Records Block Start
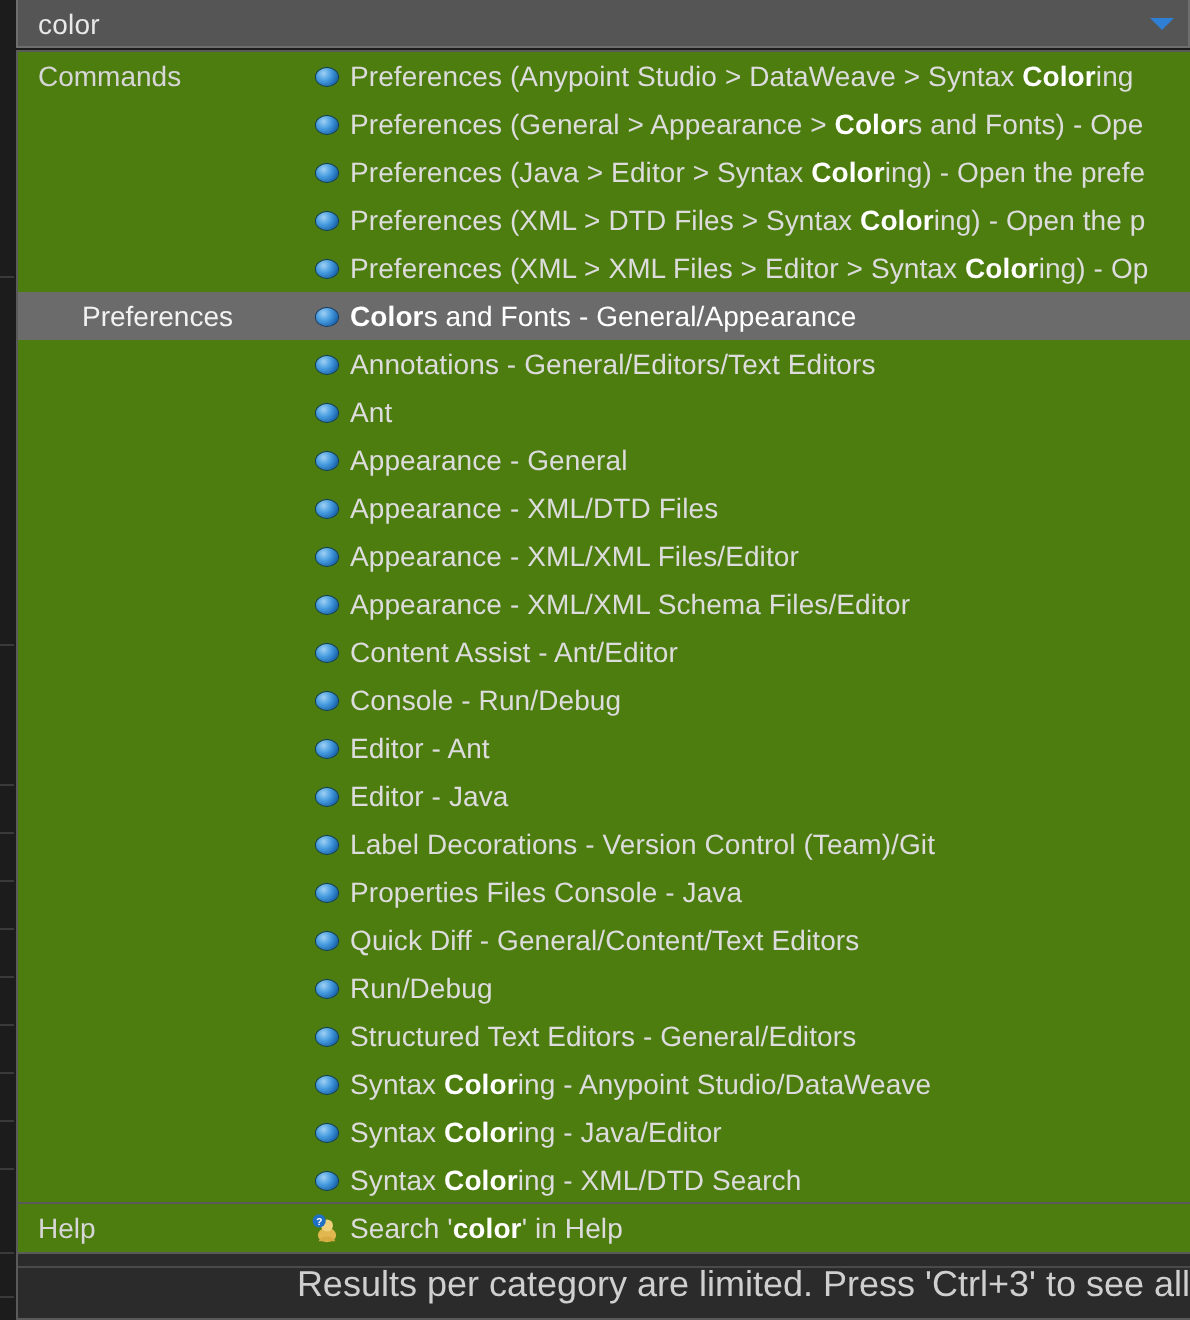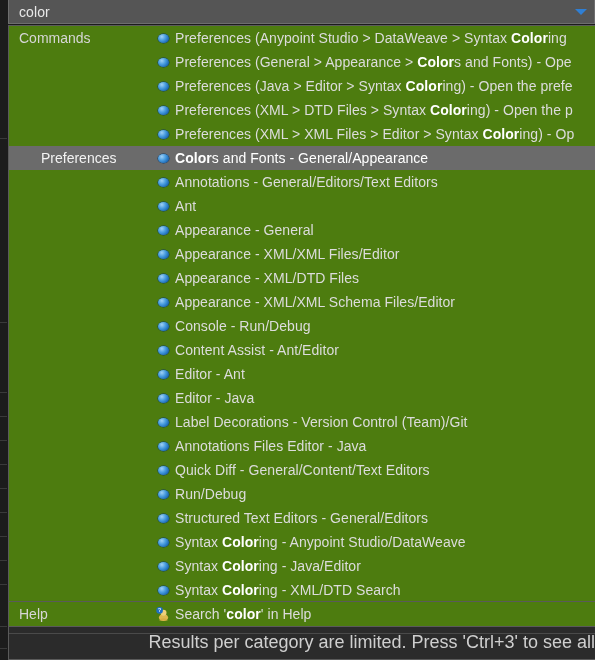"Appearance - XML/XML Files/Editor" div.row { order: before "Appearance - XML/DTD Files" -> after "Appearance - XML/DTD Files" }
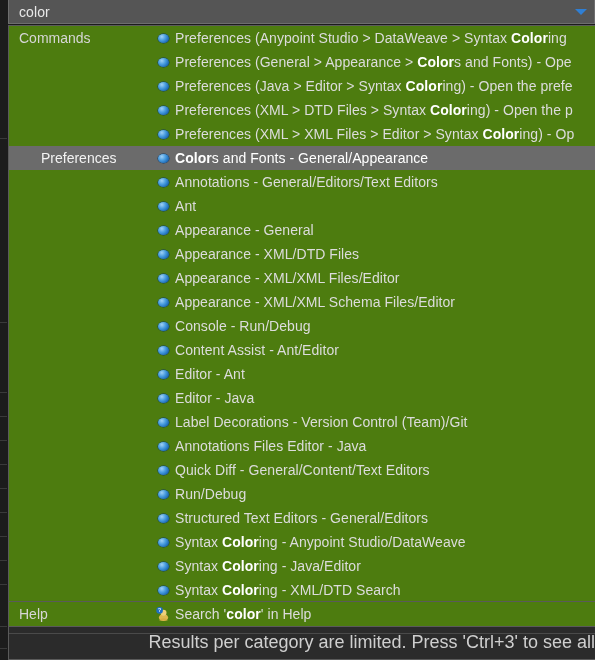"Console - Run/Debug" div.row { order: before "Content Assist - Ant/Editor" -> after "Content Assist - Ant/Editor" }
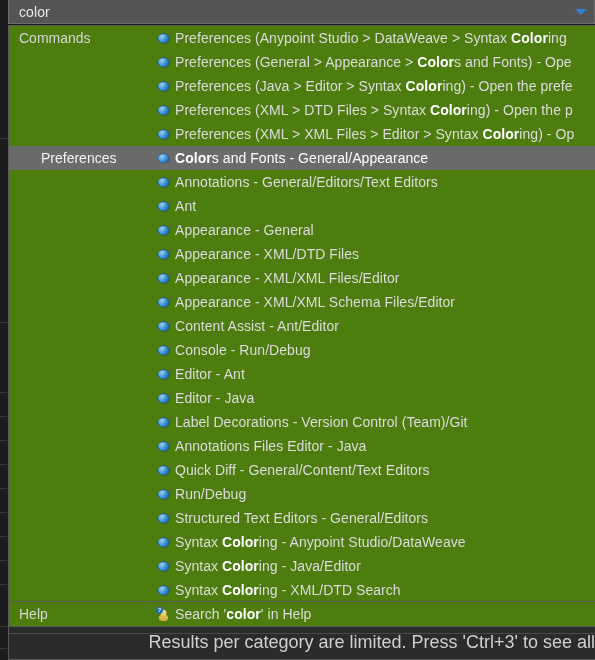"Annotations Files Editor - Java" span { text: Annotations Files Editor -> Properties Files Console }
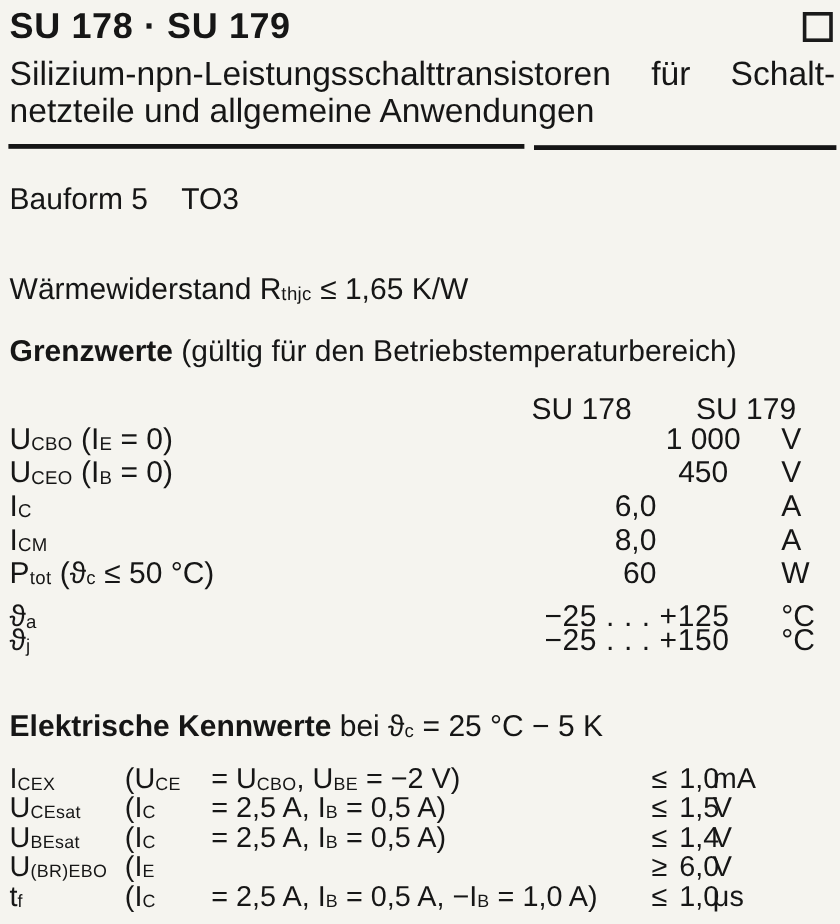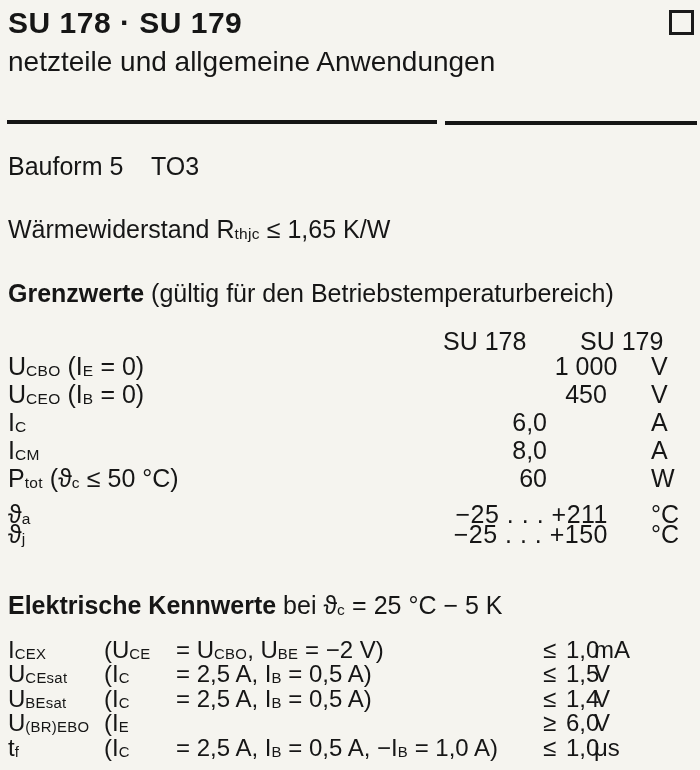"Silizium-npn-Leistungsschalttransistoren" span.l1 { html: none -> <span>Silizium-npn-Leistungsschalttransistoren für Schalt-</span> }
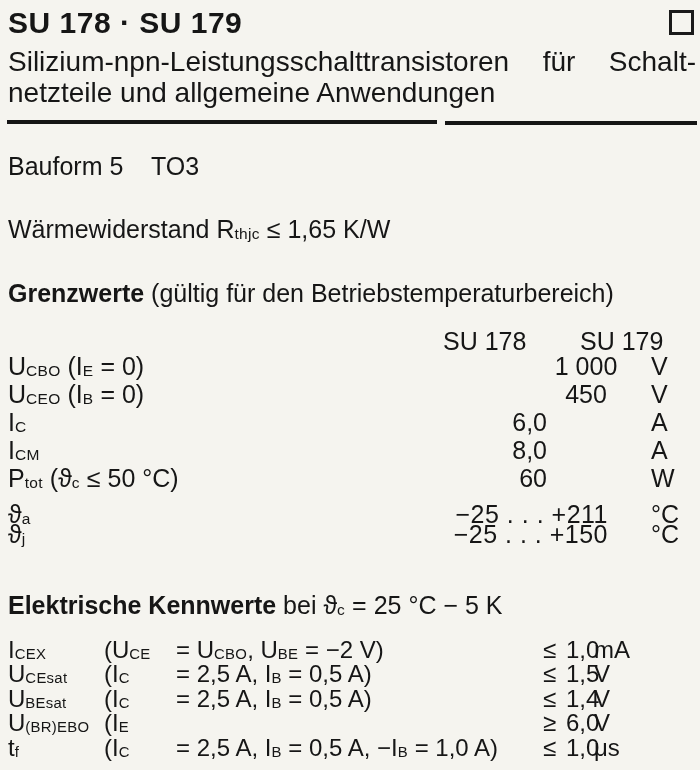"Wärmewiderstand Rthjc ≤ 1,65 K/W" div.abs { top: 216px -> 228px }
Records Block End
Exactly the lines from the one holding "text: Annotations Files" through the last line of the entries must be set down, with nothing added and no pictures.

▶ **Solution below**:
"Annotations Files Editor - Java" span { text: Annotations Files Editor -> Properties Files Console }
"Silizium-npn-Leistungsschalttransistoren" span.l1 { html: none -> <span>Silizium-npn-Leistungsschalttransistoren für Schalt-</span> }
"Wärmewiderstand Rthjc ≤ 1,65 K/W" div.abs { top: 216px -> 228px }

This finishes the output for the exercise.